Look in the data below for the line that has "The most direct method to acquire these", then print exactly every line from there through the line that has "gambler’s fallacy", leaving pictures out.

[Excerpts from a dataset]
━━━━━━
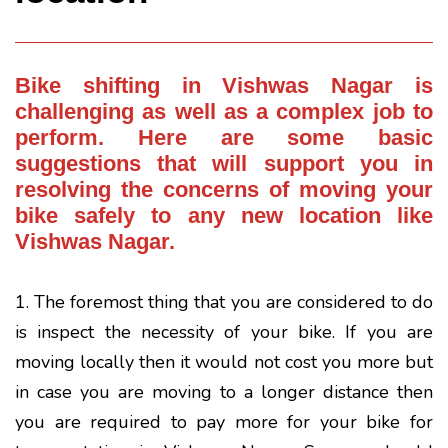
Bike shifting
in Vishwas Nagar is
challenging as well as a complex job to
perform. Here are some basic
suggestions that will support you in
resolving the concerns of moving your
bike safely to any new location like
Vishwas Nagar.
1. The foremost thing that you are considered to do
is inspect the necessity of your bike. If you are
moving locally then it would not cost you more but
in case you are moving to a longer distance then
you are required to pay more for your bike for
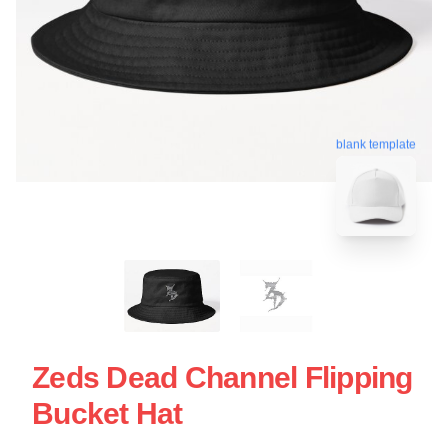
blank template
Zeds Dead Channel Flipping
Bucket Hat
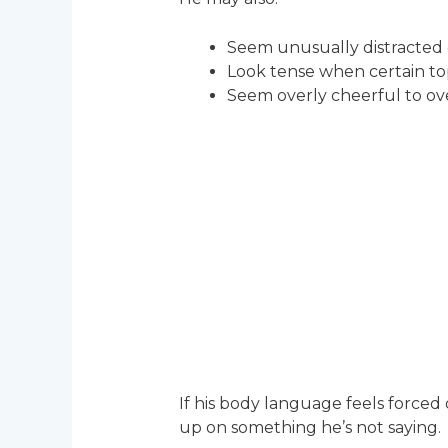
Seem unusually distracted 
Look tense when certain t
Seem overly cheerful to o
If his body language feels forced 
up on something he’s not saying.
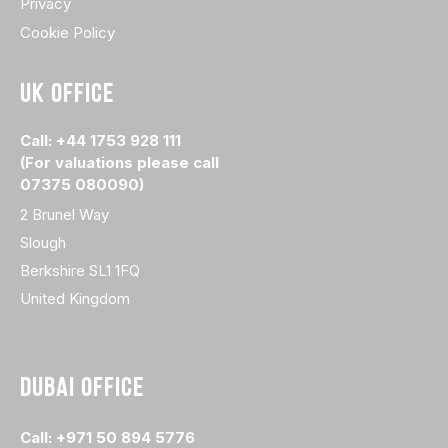
Privacy
Cookie Policy
UK OFFICE
Call: +44 1753 928 111
(For valuations please call
07375 080090)
2 Brunel Way
Slough
Berkshire SL1 1FQ
United Kingdom
DUBAI OFFICE
Call: +971 50 894 5776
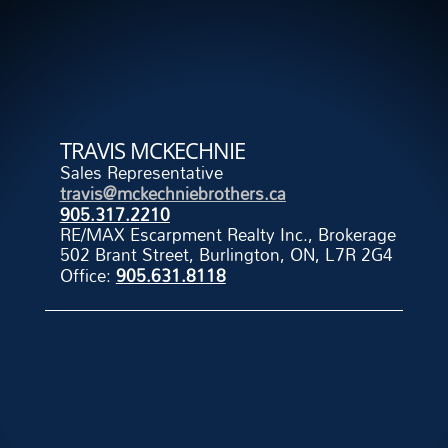
TRAVIS MCKECHNIE
Sales Representative
travis@mckechniebrothers.ca
905.317.2210
RE/MAX Escarpment Realty Inc., Brokerage
502 Brant Street, Burlington, ON, L7R 2G4
Office:
905.631.8118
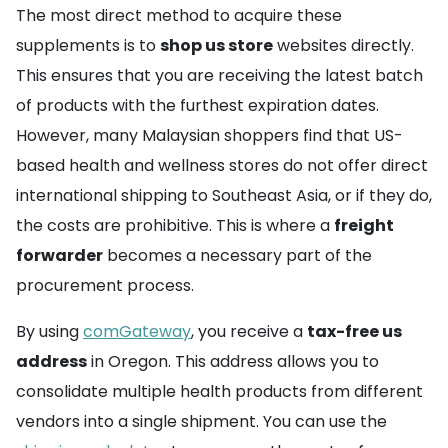
The most direct method to acquire these
supplements is to
shop us store
websites directly.
This ensures that you are receiving the latest batch
of products with the furthest expiration dates.
However, many Malaysian shoppers find that US-
based health and wellness stores do not offer direct
international shipping to Southeast Asia, or if they do,
the costs are prohibitive. This is where a
freight
forwarder
becomes a necessary part of the
procurement process.
By using
comGateway
, you receive a
tax-free us
address
in Oregon. This address allows you to
consolidate multiple health products from different
vendors into a single shipment. You can use the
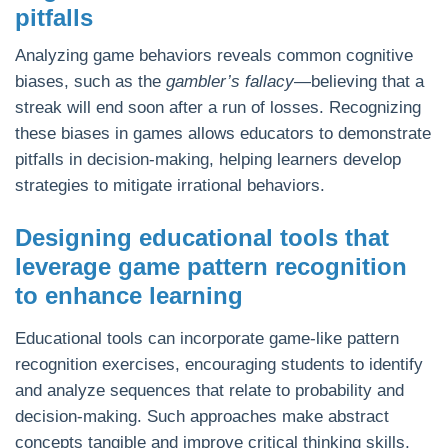
pitfalls
Analyzing game behaviors reveals common cognitive
biases, such as the
gambler’s fallacy
—believing that a
streak will end soon after a run of losses. Recognizing
these biases in games allows educators to demonstrate
pitfalls in decision-making, helping learners develop
strategies to mitigate irrational behaviors.
Designing educational tools that
leverage game pattern recognition
to enhance learning
Educational tools can incorporate game-like pattern
recognition exercises, encouraging students to identify
and analyze sequences that relate to probability and
decision-making. Such approaches make abstract
concepts tangible and improve critical thinking skills,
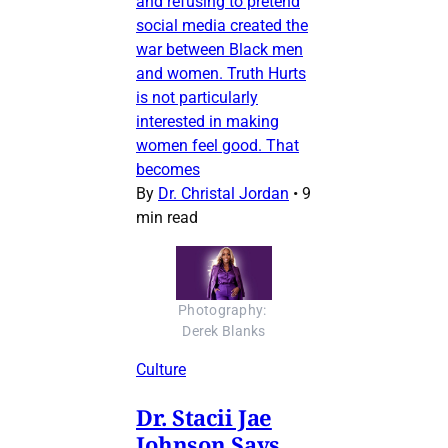
and refusing to pretend
social media created the
war between Black men
and women. Truth Hurts
is not particularly
interested in making
women feel good. That
becomes
By
Dr. Christal Jordan
•
9
min read
Photography: 
Derek Blanks
Culture
Dr. Stacii Jae
Johnson Says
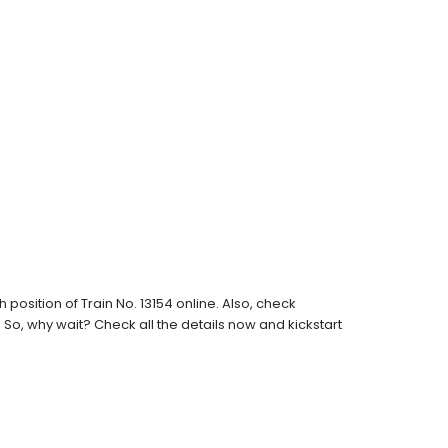
osition of Train No. 13154 online. Also, check
s. So, why wait? Check all the details now and kickstart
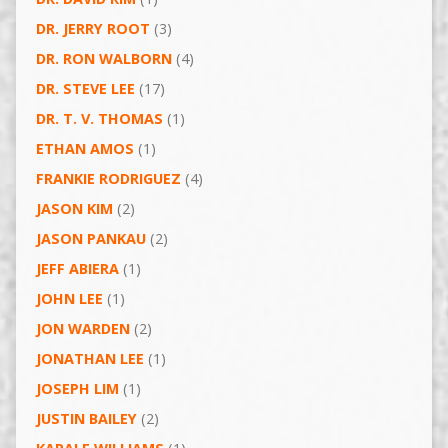
DR. JERRY ROOT
(3)
DR. RON WALBORN
(4)
DR. STEVE LEE
(17)
DR. T. V. THOMAS
(1)
ETHAN AMOS
(1)
FRANKIE RODRIGUEZ
(4)
JASON KIM
(2)
JASON PANKAU
(2)
JEFF ABIERA
(1)
JOHN LEE
(1)
JON WARDEN
(2)
JONATHAN LEE
(1)
JOSEPH LIM
(1)
JUSTIN BAILEY
(2)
━━━━━━
▸ **Answer for this exercise**
The most direct method to acquire these
supplements is to
shop us store
websites directly.
This ensures that you are receiving the latest batch
of products with the furthest expiration dates.
However, many Malaysian shoppers find that US-
based health and wellness stores do not offer direct
international shipping to Southeast Asia, or if they do,
the costs are prohibitive. This is where a
freight
forwarder
becomes a necessary part of the
procurement process.
By using
comGateway
, you receive a
tax-free us
address
in Oregon. This address allows you to
consolidate multiple health products from different
vendors into a single shipment. You can use the
pitfalls
Analyzing game behaviors reveals common cognitive
biases, such as the
gambler’s fallacy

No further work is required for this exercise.